Given text:
____________

United States: The SEC's Longstanding "Neither Admit Nor Deny" Settlement Policy Is Supported By Second Circuit Decision Granting Stay

Last Updated: March 23 2012
Article by Douglas J. Davison, Daniel T. Chaudoin and Laurel Simmons

Overview

In the latest development involving the Securities and Exchange Commission's ("SEC") longstanding practice of settling enforcement cases on a "neither admit nor deny" basis, the Second Circuit issued an opinion on March 15, 2012 granting a stay in the case in which Judge Jed Rakoff had refused to approve the SEC's settlement with Citigroup. A three-judge panel of the United States Court of Appeals for the Second Circuit granted the SEC and Citigroup's motion for a stay of district court proceedings pending the Second Circuit's disposition of the parties' appeal and mandamus petitions.1

This case has been closely watched because of Judge Rakoff's criticism of the "neither admit nor deny" policy, and his insistence on admissions on the basis of which the court could evaluate whether the proposed settlement is in the public interest. With this ruling, the Second Circuit seemed to accept the SEC's policy arguments, which may be a predictor of how the Second Circuit will rule on the merits. This development is important, as it removes some of the uncertainty created by Judge Rakoff's prior decisions, and is a significant step in validating the SEC's settlement practice.

Background of the Case

On October 19, 2011, the SEC filed a complaint alleging that Citigroup Global Markets Inc., the brokerage and securities arm of Citigroup Inc., negligently misrepresented key deal terms for a collateralized debt obligation it was marketing, along with Citigroup's consent and a proposed final judgment imposing an injunction, a $285 million civil money penalty, and certain undertakings. On November 28, 2011, Judge Rakoff issued an order rejecting the settlement and ordering a prompt trial.2 Judge Rakoff criticized the SEC settlement because it was "neither reasonable, nor fair, nor adequate, nor in the public interest," and because Citigroup did not admit to the SEC's allegations, stating that the lack of "any proven or admitted facts" deprived the district court of the facts necessary to determine, among other things, whether the punishment was adequate.3

The SEC and Citigroup both appealed that order on December 15, 2011, and the SEC alternatively petitioned to set aside that order on December 29, 2011. The SEC also filed an emergency motion for a stay of the district court proceedings.4 Citigroup joined with the SEC in all of its arguments.

____________

Assigned task:
Output the passage of the article on the SEC settlement ruling starting with "The SEC and Citigroup both" and going on through "of its arguments.", copied word for word. The listing is not required for what is asked here.

____________

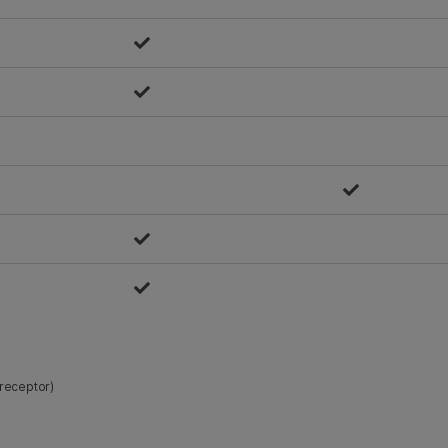
receptor)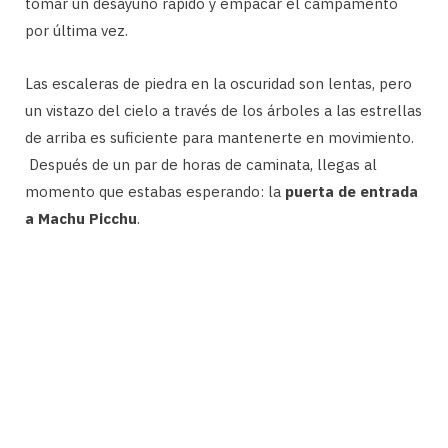
tomar un desayuno rápido y empacar el campamento
por última vez.
Las escaleras de piedra en la oscuridad son lentas, pero
un vistazo del cielo a través de los árboles a las estrellas
de arriba es suficiente para mantenerte en movimiento.
Después de un par de horas de caminata, llegas al
momento que estabas esperando: la
puerta de entrada
a Machu Picchu
.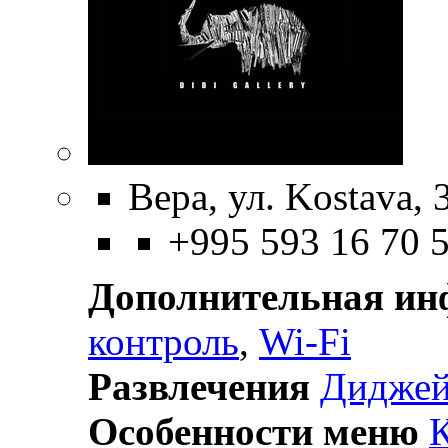
Вера, ул. Kostava, 
+995 593 16 70 
Дополнительная и
контроль
,
Wi-Fi
Развлечения
Дидже
Особенности меню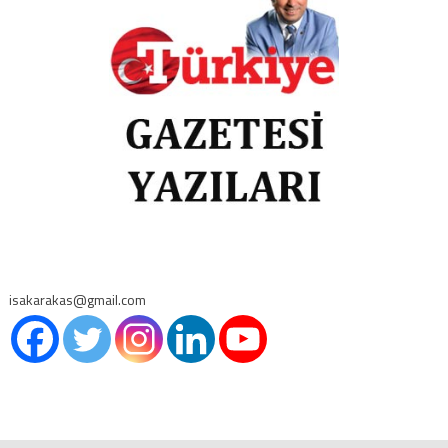
isakarakas@gmail.com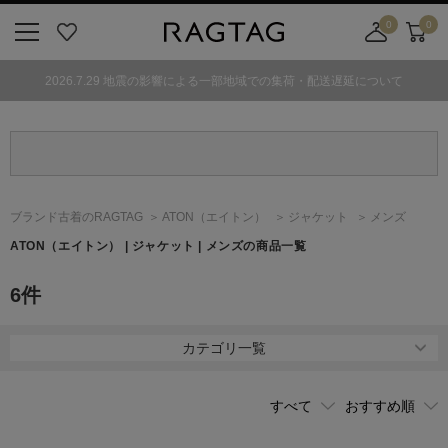
0
0
ニ
お
店
カ
ュ
気
舗
ー
2026.7.29 地震の影響による一部地域での集荷・配送遅延について
ー
に
取
ト
ボ
入
り
タ
り
寄
ン
せ
カ
ー
ブランド古着のRAGTAG
ATON
（エイトン）
ジャケット
メンズ
ト
ATON
（エイトン）
| ジャケット | メンズの商品一覧
6
件
カテゴリ一覧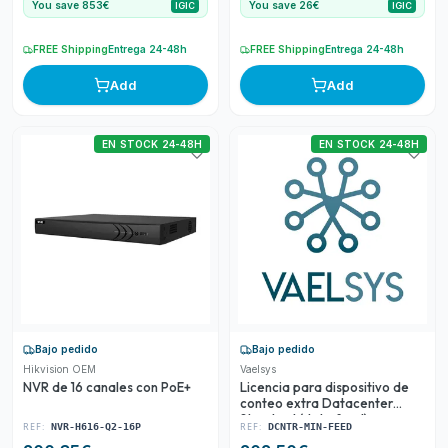
You save 853€
You save 26€
IGIC
IGIC
FREE Shipping
Entrega 24-48h
FREE Shipping
Entrega 24-48h
Add
Add
EN STOCK 24-48H
EN STOCK 24-48H
Bajo pedido
Bajo pedido
Hikvision OEM
Vaelsys
NVR de 16 canales con PoE+
Licencia para dispositivo de
conteo extra Datacenter
Standard (data feed)
REF:
REF:
NVR-H616-Q2-16P
DCNTR-MIN-FEED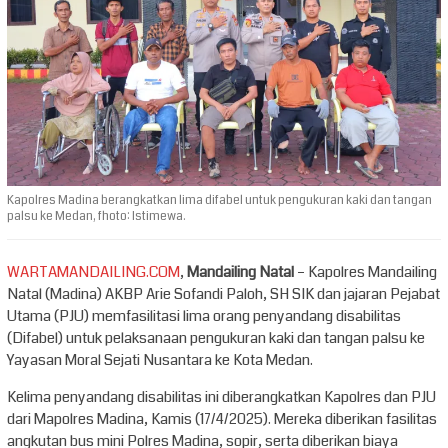
Kapolres Madina berangkatkan lima difabel untuk pengukuran kaki dan tangan
palsu ke Medan, fhoto: Istimewa.
WARTAMANDAILING.COM
,
Mandailing Natal
– Kapolres Mandailing
Natal (Madina) AKBP Arie Sofandi Paloh, SH SIK dan jajaran Pejabat
Utama (PJU) memfasilitasi lima orang penyandang disabilitas
(Difabel) untuk pelaksanaan pengukuran kaki dan tangan palsu ke
Yayasan Moral Sejati Nusantara ke Kota Medan.
Kelima penyandang disabilitas ini diberangkatkan Kapolres dan PJU
dari Mapolres Madina, Kamis (17/4/2025). Mereka diberikan fasilitas
angkutan bus mini Polres Madina, sopir, serta diberikan biaya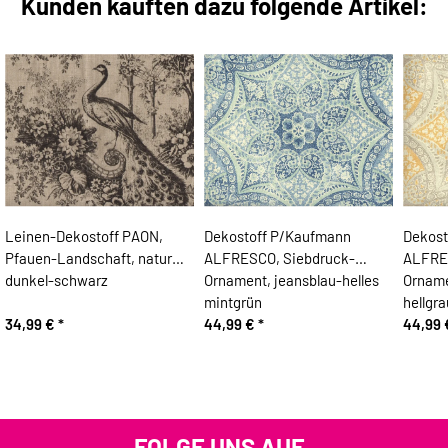
Kunden kauften dazu folgende Artikel:
Leinen-Dekostoff PAON,
Dekostoff P/Kaufmann
Dekost
Pfauen-Landschaft, natur
ALFRESCO, Siebdruck-
ALFRE
dunkel-schwarz
Ornament, jeansblau-helles
Orname
mintgrün
hellgra
34,99 €
*
44,99 €
*
44,99
FOLGE UNS AUF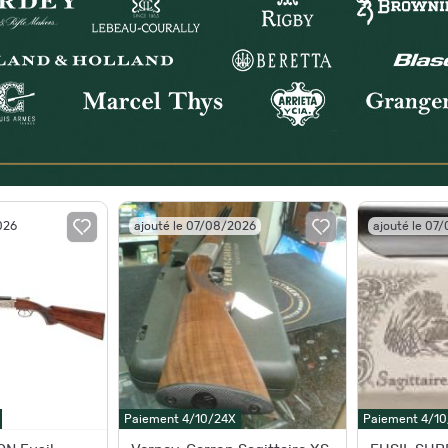
026
ajouté le 07/08/2026
ajouté le 07
Paiement 4/10/24X
Paiement 4/1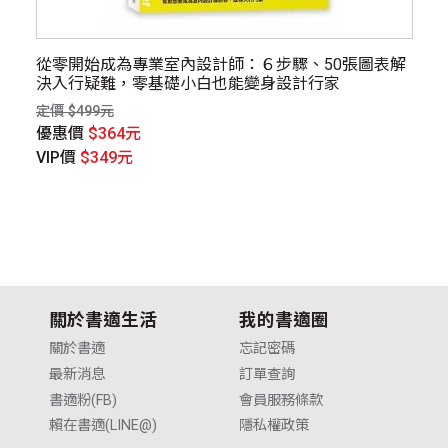
，
從零開始成為專業室內設計師：６步驟、50張圖表解
圖
決入行疑難，零基礎小白也能變身設計行家
研
定價 $499元
定價
優惠價
$364元
優
VIP價
$349元
V
關於書適生活
我的書適圈
關於書適
忘記密碼
最新消息
訂單查詢
書適粉(FB)
會員服務條款
賴在書適(LINE@)
隱私權政策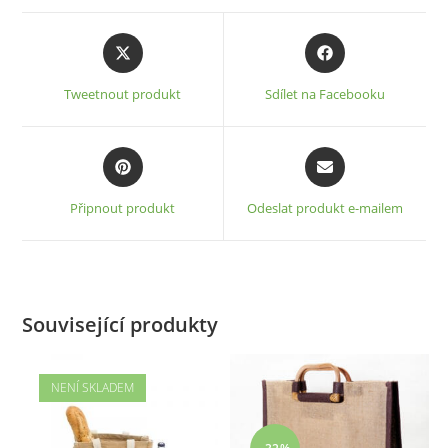
Opens
Opens
in
in
a
a
Tweetnout produkt
Sdílet na Facebooku
new
new
window
window
Opens
Opens
in
in
a
a
Připnout produkt
Odeslat produkt e-mailem
new
new
window
window
Související produkty
NENÍ SKLADEM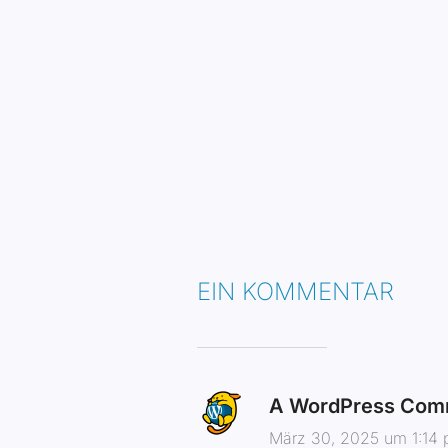
EIN KOMMENTAR
A WordPress Com
März 30, 2025 um 1:14 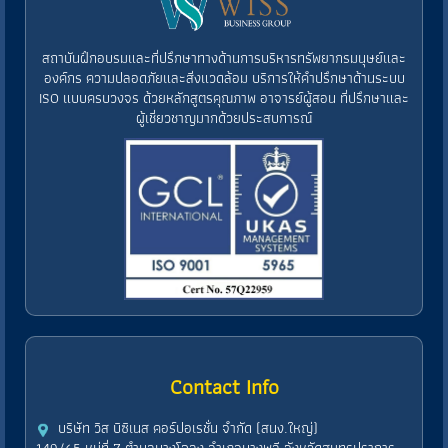
สถาบันฝึกอบรมและที่ปรึกษาทางด้านการบริหารทรัพยากรมนุษย์และ
องค์กร ความปลอดภัยและสิ่งแวดล้อม บริการให้คำปรึกษาด้านระบบ
ISO แบบครบวงจร ด้วยหลักสูตรคุณภาพ อาจารย์ผู้สอน ที่ปรึกษาและ
ผู้เชี่ยวชาญมากด้วยประสบการณ์
Contact Info
บริษัท วิส บิซิเนส คอร์ปอเรชั่น จำกัด (สนง.ใหญ่)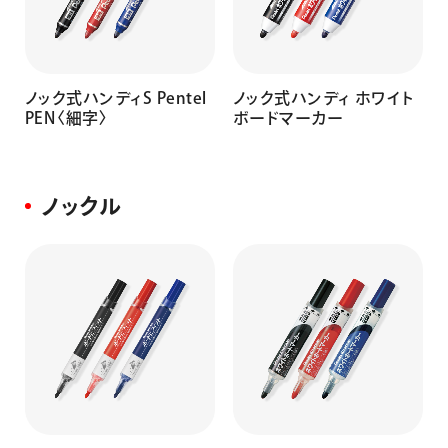
ノック式ハンディS Pentel
ノック式ハンディ ホワイト
PEN〈細字〉
ボードマーカー
ノックル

____________

Response to the task:
The SEC and Citigroup both appealed that order on December 15, 2011, and the SEC alternatively petitioned to set aside that order on December 29, 2011. The SEC also filed an emergency motion for a stay of the district court proceedings.4 Citigroup joined with the SEC in all of its arguments.